The only two withdrawal restrictions are that you are 59 1/2 or older, and the money you contributed has to have been in the account for more than five years. Otherwise, you are subject to a ten percent penalty on the money you withdraw.
Changes in Roth IRA Rules
Each year at the beginning of the year, the IRS issues the limits for retirement accounts. You have to look out for the income and contribution limits to ensure you do not incur a penalty for contributing too much or making contributions if you are over the income limit threshold.
Roth IRAs FAQs
Take a look at the answers to these frequently asked questions about Roth IRAs to ensure you understand the benefits and limitations.
What is the Five-Year Rule for Roth IRAs?
Roth IRAs have a five-year rule that prevents you from withdrawing money for the first five years, regardless of your age. So, if you do not start contributing until you are 62, you will not be able to remove the money without a penalty until you are at least 67.
Can You Contribute to a Roth IRA at Any Time?

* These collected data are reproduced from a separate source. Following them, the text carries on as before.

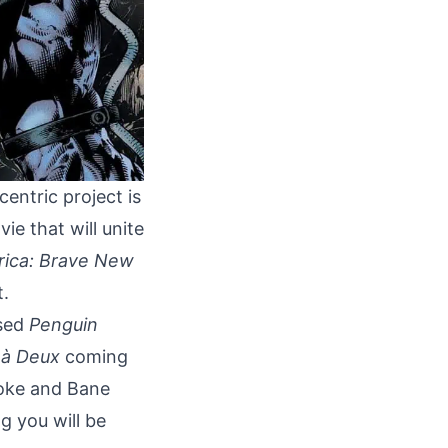
centric project is
ie that will unite
rica: Brave New
t.
ased
Penguin
 à Deux
coming
roke and Bane
g you will be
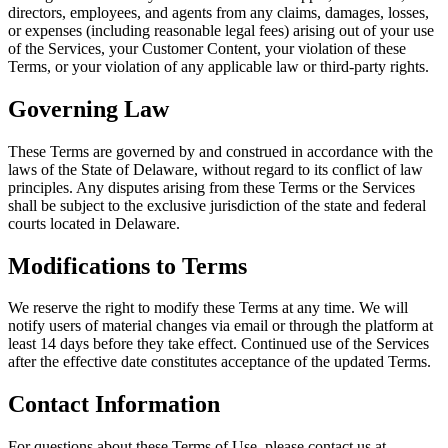
directors, employees, and agents from any claims, damages, losses,
or expenses (including reasonable legal fees) arising out of your use
of the Services, your Customer Content, your violation of these
Terms, or your violation of any applicable law or third-party rights.
Governing Law
These Terms are governed by and construed in accordance with the
laws of the State of Delaware, without regard to its conflict of law
principles. Any disputes arising from these Terms or the Services
shall be subject to the exclusive jurisdiction of the state and federal
courts located in Delaware.
Modifications to Terms
We reserve the right to modify these Terms at any time. We will
notify users of material changes via email or through the platform at
least 14 days before they take effect. Continued use of the Services
after the effective date constitutes acceptance of the updated Terms.
Contact Information
For questions about these Terms of Use, please contact us at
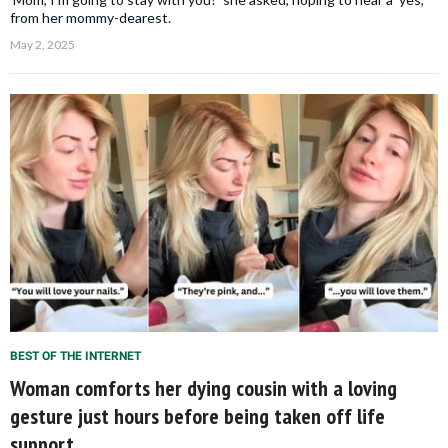
from her mommy-dearest.
May 2, 2025
BEST OF THE INTERNET
Woman comforts her dying cousin with a loving
gesture just hours before being taken off life
support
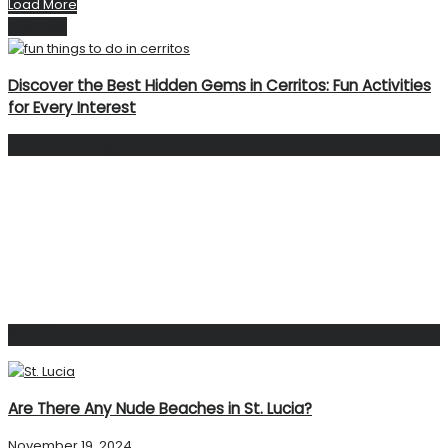
Load More
Next Post
Discover the Best Hidden Gems in Cerritos: Fun Activities
for Every Interest
Facebook Page
Popular Post
Are There Any Nude Beaches in St. Lucia?
November 19, 2024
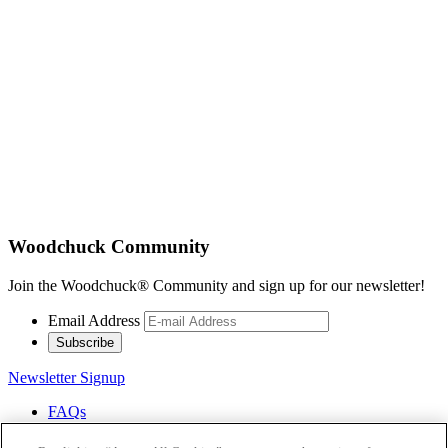
Woodchuck Community
Join the Woodchuck® Community and sign up for our newsletter!
Email Address
Subscribe
Newsletter Signup
FAQs
Careers
Contact Us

You can contribute to a Roth IRA for as long as you earn income. There are no age restrictions on funds you remove from a Roth IRA, meaning you do not have to take a minimum required distribution.
What are the Rules for Putting Money in a Roth IRA?
Anyone who earns income can contribute to a Roth IRA up to the maximum amount they earned, or $6,000 for an individual under 50 and $7,000 for anyone over 50.
What is the Maximum Contribution You Can Make to a Traditional IRA and Roth IRA?
The maximum amount someone under 50 can contribute to their traditional IRA or 401k is $20,500, and the maximum contribution to a Roth IRA is $6,000. So, the maximum contribution you can make to both accounts as a single taxpayer is $26,500. If you are nearing retirement age, some people suggest that contributing to both accounts may help you ensure that you have a secure retirement. However, there are other things you need to consider, like how much debt you have.
If you are paying high-interest rates, it would be better to pay down those debts before contributing money to your traditional or Roth IRA.
Do You Understand the Limits of Roth IRAs?
Roth IRAs are unique because you pay taxes on the money when you put it in your Roth IRA. You do not have to pay taxes when you withdraw the money. You can also leave the money in your Roth IRA and give it to an heir after you die. So, it makes sense to wonder how many of these accounts you can have, especially if you are curious about leaving money to your family members.
While Roth IRAs are excellent investment accounts, there are limits. You can’t contribute more than your taxable income for a given year. There is a yearly cap typically around $6,000 to $7,000, and while you can have many accounts as you want, you can’t contribute more than the maximum contribution for the year as set forth by the IRS.